Attaques contre une magistrate
La polémique continue d’enfler en ce qui concerne les propos du Premier ministre, Pravind Jugnauth, sur la magistrate Jade Ngan Chai King. Me Ritish Ramful, avocat, soutient d’emblée que nous sommes dans un état démocratique, et qu’on a le droit de critiquer un jugement d’un magistrat ou d’un juge. Toutefois, il insiste sur l’importance de critiquer le jugement lui-même, et non sur la personne de celui ou celle qui a écrit le jugement.« Toute critique d’un jugement doit rester courtoise. Le Premier ministre doit fournir un argument raisonné expliquant pourquoi, de son point de vue, le jugement est ‘flawed’. Il doit expliquer ce qui ne tient pas la route dans ce jugement. Mais qualifier une magistrate d’incompétente qui ne comprend pas la loi et qui a écrit un jugement bancal n’est absolument pas correct. À ce moment, il n’est plus en train de critiquer le jugement, mais la magistrate elle-même », déplore-t-il.
Me Ramful rejoint aussi les propos de son confrère, Me Antoine Domingue, Senior Counsel, à l’effet qui s’agit la « d’insultes », et non de critiques raisonnées. Ce qui fait qu’a priori, il y aurait eu ‘Contempt of Court’ (outrage à la cour). Or, selon la loi, l’outrage à la cour est un délit. La section 156 du Code pénal stipule que : « L’outrage fait publiquement, d’une manière quelconque, dans l’exercice de leurs fonctions, ou à raison de leurs fonctions, soit à un ou plusieurs membres du Cabinet ou de l’Assemblée Nationale, soit à un Tribunal ou à une Cour de Justice, ou à un ou plusieurs Magistrats, soit à un fonctionnaire public, soit à un ministre d’une religion reconnue à Maurice sera puni d’emprisonnement, et d’une amende qui n’excèdera pas 100 000 roupies. » Ainsi, a priori, la magistrate Jade Ngan Chai King peut porter plainte.
Sur le plan constitutionnel, Ritish Ramful souligne que le principe de séparation des pouvoirs entre le législatif, l’exécutif et le judicaire est bien démarqué dans notre Constitution et constitue un des piliers de notre démocratie. « Un Premier ministre doit considérer ses propos pour ne pas faire une entorse à ce principe fondamental. Pravind Jugnauth, qui est le chef de l’exécutif, empiète sur ce principe avec ses propos, et entrave ainsi le judiciaire à exercer son rôle comme il faut, selon la Constitution. Le Premier ministre piétine ainsi la Constitution elle-même », dénonce-t-il.

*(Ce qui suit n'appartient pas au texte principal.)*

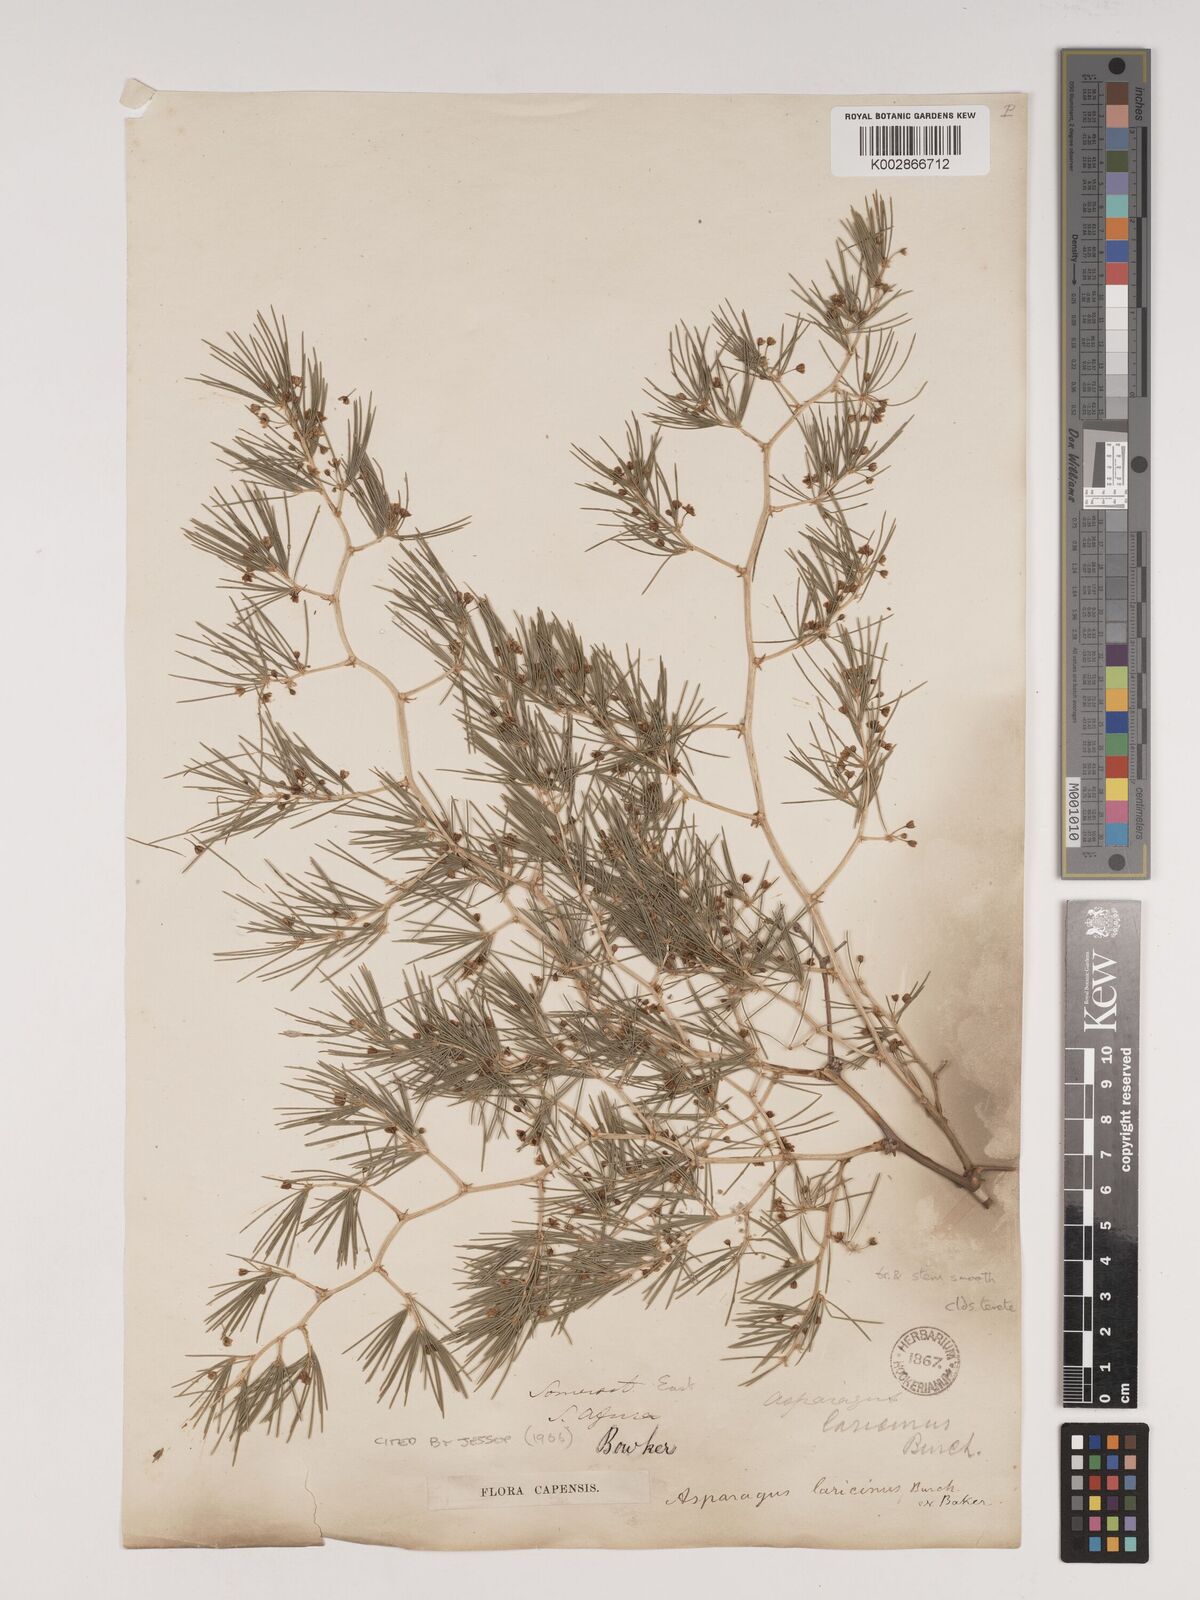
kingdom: Plantae
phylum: Tracheophyta
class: Liliopsida
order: Asparagales
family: Asparagaceae
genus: Asparagus
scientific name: Asparagus laricinus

« La population jugera à quel genre de Premier ministre nous avons affaire. Il est totalement inacceptable qu’un chef de gouvernement puisse insulter un membre du judicaire de cette façon. Il doit au contraire donner l’exemple. Si un Premier ministre commet un outrage à la cour, il n’est pas digne de rester à son poste, sur une base éthique, » conclut-il.